You can do this with a Zoia really easily. I was literally just doing this but the S4 kept crashing again. You should be able to do it with a midi channel on Elektron such as Octatrack. Set a random LFO to hold. Figure out what cc’s you want to trigger on S4 and set in on OT.
Thanks for bringing that up, looks quite intriguing and sounds nice.
It appears that Cycles is built on Kontakt, and I think that a main difference between Cycles and the S-4 is the ability to work on live input. Cycles comes bundled with Kontakt Player, so I doubt there is any input processing at all built into that.

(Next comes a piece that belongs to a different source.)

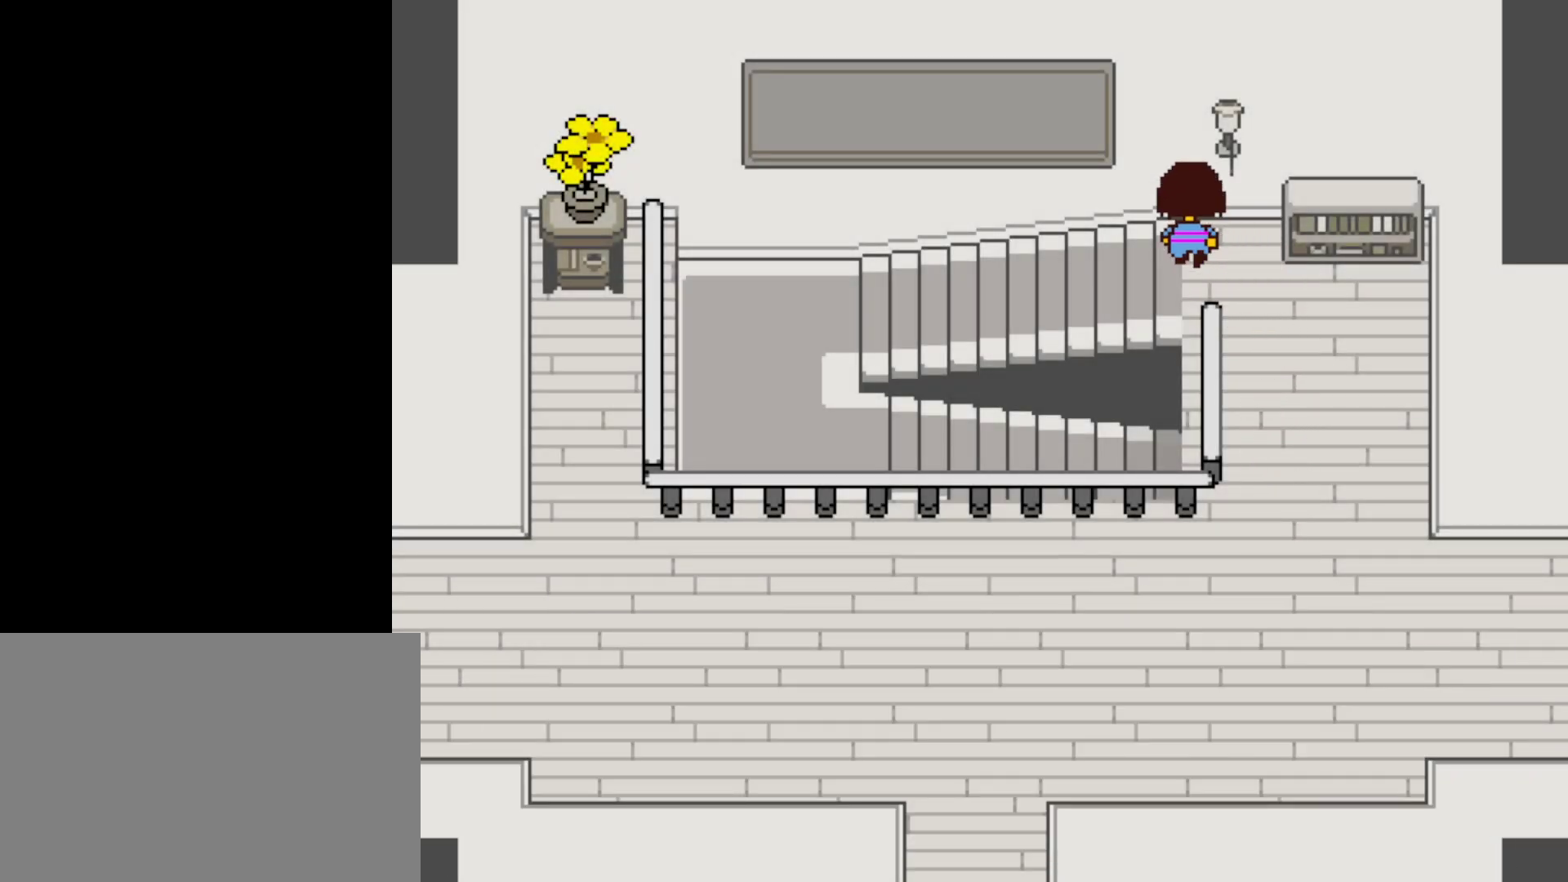
{"keys": ["left"], "events": [[50, "up", "up"]]}
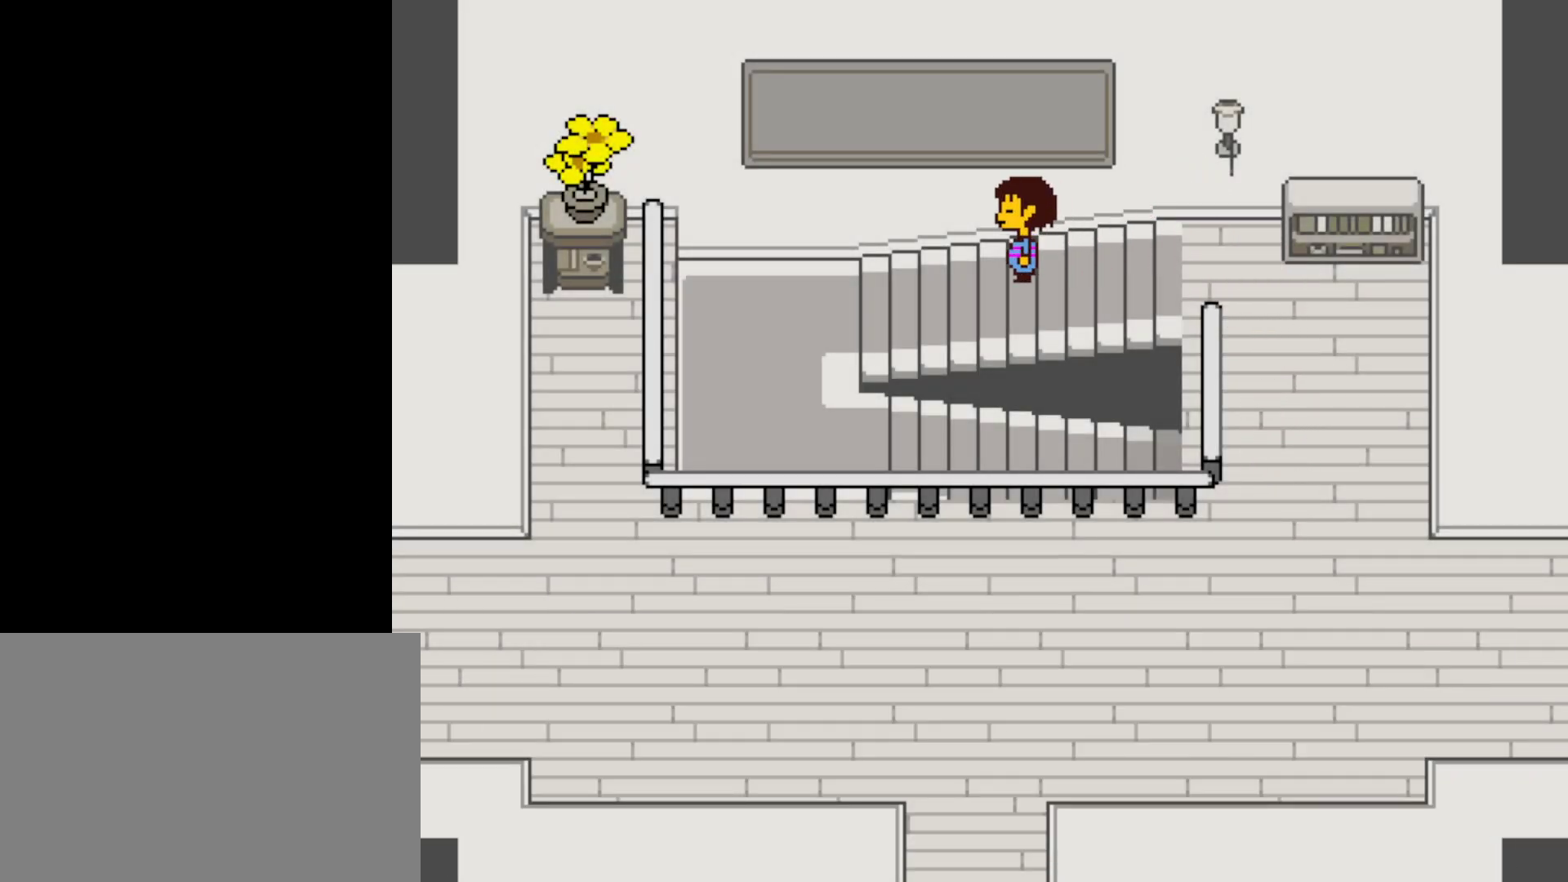
{"keys": ["down", "left"], "events": [[200, "down", "down"]]}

Might be different for people with a full license for Kontakt, though.
Also I don’t know how much configuration is required to get hardware controls for Cycles, it probably work out of the box with NI controllers (as seen in the videos).
I think it ultimately depends on your usecase: If you use a laptop anyway, don’t use live looping/sampling, gel with the interface, and/or have a controller that works with Cycles, I don’t see much benefit in the S-4. Cycles + VST will be able to do more for you, for less.
true, cycles works with loading (your own) samples not live input.
i appreciate that for dawless people ofcourse a hardware unit like the S-4 is to be preferred.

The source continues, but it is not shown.